Summary and Analysis Chapter XXXVII

Summary

Martin is lonely in New York after his return from the West Indies, having been reduced from Dr. Arrowsmith to a man with no one to talk to He finds a companion in Joyce Lanyon, who knows how to make men talk. He visits her in her palatial home, to the disapproval of Latham Ireland, a well-dressed lawyer, also an admirer of Joyce. The luxury surrounding her, as well as her wealthy friends and lavish entertaining, holds Martin in awe.

Joyce becomes an arranger, a sponsor of causes. The part of her life which she feels to have been most useful, however, is that in which she played the part of an almshouse cook. She teaches Martin bridge and plays tennis with him. They are married with pomp and ceremony the next January in St. George’s Church. Terry Wickett refuses to act as best man. For three months, they travel in Europe, Martin having for the first time the opportunity to observe the great laboratories of London, Paris, and Copenhagen. He is happy except for dreadful seconds when Leora floats between them, she who never realized her aspiration to see France.
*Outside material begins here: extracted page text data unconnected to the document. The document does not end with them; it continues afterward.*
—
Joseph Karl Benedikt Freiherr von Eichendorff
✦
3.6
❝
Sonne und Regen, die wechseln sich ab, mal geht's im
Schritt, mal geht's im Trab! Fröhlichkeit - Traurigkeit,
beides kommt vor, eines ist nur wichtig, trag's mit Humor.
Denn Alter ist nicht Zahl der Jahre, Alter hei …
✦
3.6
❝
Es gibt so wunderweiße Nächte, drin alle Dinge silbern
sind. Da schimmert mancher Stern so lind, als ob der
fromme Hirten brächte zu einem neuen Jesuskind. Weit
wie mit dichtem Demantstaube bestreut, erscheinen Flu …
Martin, with his limited knowledge of women, has much to learn from Joyce, who besides being his wife is a wealthy and socially prominent woman. He superficially masters her way of life, but when he has a clerk telephone her that he is busy in the laboratory and cannot meet her at dinner, she is enraged.

Analysis

Lewis has been building up to this second marriage of Arrowsmith for several chapters. The wealthy and socially important Joyce is a far cry from the simple, careless Leora of Wheatsylvania, North Dakota. The ways of the rich are satirized through the characters of Joyce and her friends: their weekend parties, their display of luxury, their insistence on their own accepted codes of behavior, and their shallowness beneath the surface. In contrast again is Terry Wickett, with whom Martin is no longer free to escape to the Vermont hills. Martin is torn between devotion to his work and loyalty to his wife.